Eğitim ve istihdam edilme oranları arasında olması beklenen ilişki bu politikanın benimsenmesinin nedenlerinden bir tanesi. Ki AB ülkelerinde göstergeler de eğitim düzeyi ilerledikçe işsizliğin azaldığını gösteriyor. Örneğin, AB ülkelerinde ilköğretim seviyesindekiler arasında işsizlik oranı %12 civarındayken, üniversite mezunları arasındaki işsizlik oranı belirgin bir düşüşle %4,6’ya inmektedir. Oysa Türkiye’deki eğitim ile çalışma yaşamı arasında bir kopukluk sözkonusu. Eğitim düzeyinin yüksek olması ne işin niteliğini ne de işsizliği belirliyor. AB ülkelerinde eğitim ile işsiz sayısı arasında ters yönlü bir ilişki gözlemlenebilirken, Türkiye’de böyle bir ilişki yok. Avrupa’da eğitim artarken işsizlik azalıyor. Bu süreç, Türkiye’de aynı biçimde ilerlemiyor. Türkiye’de ortaokul ve ilköğretim mezunlarının %13’ü işsiz, üniversite mezunu olmak da durumu değiştirmiyor. Türkiye’de lise mezunlarının %13’ü Yüksek okul mezunlarının %10’u işsiz.

 

Bu kopukluğun yine iki nedeni olabilir:

1.       Üretim düşük katma değerli, emek yoğun işlerde yoğunlaştığı için nitelikli emek ihtiyacı artmamaktadır.

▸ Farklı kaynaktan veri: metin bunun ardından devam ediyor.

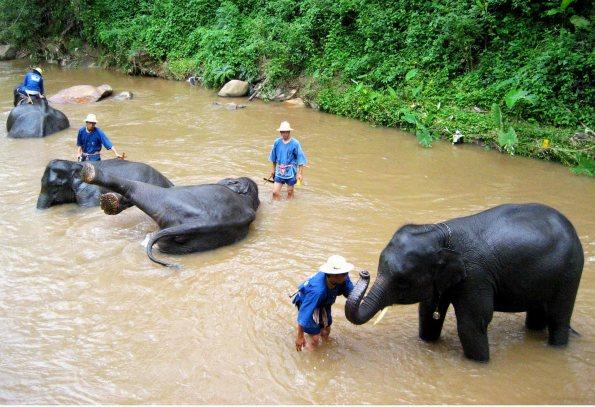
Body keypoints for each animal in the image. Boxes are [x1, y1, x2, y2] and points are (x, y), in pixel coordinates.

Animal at [78, 163, 260, 268]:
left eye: (230, 180)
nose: (225, 178)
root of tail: (197, 223)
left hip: (164, 199)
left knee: (138, 188)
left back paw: (91, 172)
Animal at [346, 204, 584, 364]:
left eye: (403, 281)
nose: (364, 272)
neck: (441, 233)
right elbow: (428, 314)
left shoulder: (476, 276)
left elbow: (472, 323)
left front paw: (480, 363)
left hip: (571, 271)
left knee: (559, 316)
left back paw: (557, 346)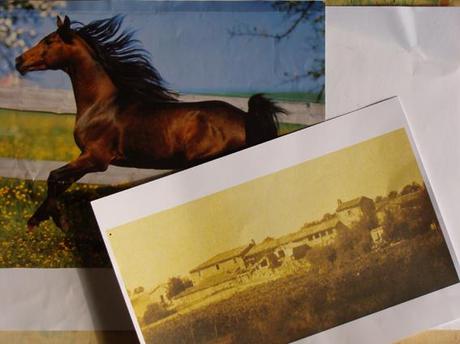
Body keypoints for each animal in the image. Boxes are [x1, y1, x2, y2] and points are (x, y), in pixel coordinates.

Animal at [16, 16, 286, 231]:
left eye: (49, 41)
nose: (19, 60)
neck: (101, 105)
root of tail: (246, 117)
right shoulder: (86, 158)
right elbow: (60, 182)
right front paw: (40, 220)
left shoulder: (96, 158)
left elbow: (53, 176)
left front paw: (56, 222)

2.       Üniversiteler de dahil olmak üzere eğitim ülke ihtiyaçlarına göre şekillendirilmemektedir.

 

Sonuç olarak, sadece eğitimdeki gelişmelerin Türkiye’deki istihdam ve işsizlik sorunlarını çözeceğini iddia etmek sorunu hiç anlamamak anlamına gelmektedir. İşgücünün eğitimi işsizlik sorununu çözemez ancak çalışabilir nüfusu istihdam edilebilir duruma getirebilir. TİSK ve TÜSİAD gibi işveren kuruluşları emek gücünün nitelikli olmasını, insanların kendilerine nitelik katmalarını yani kendilerini imal etmelerini istiyorlar. Fakat bugünkü ekonominin emek yoğun sektörlerde kaldığı sürece varolan işgücü kapasitesini istihdam edemediği de bir gerçek. Ancak işverenler yine de ellerinin altında her an kullanabilecekleri geniş bir eğitimli işgücü bulundurmak istemektedirler. Bir başka deyişle, sermaye emeği “musluktan akan su gibi” istenildiği zaman akacak, istenildiği zaman kapatılacak bir şekilde algılamakta ve bu algılamaya uygun politikaları/düzenlemeleri hayata geçirmektedir.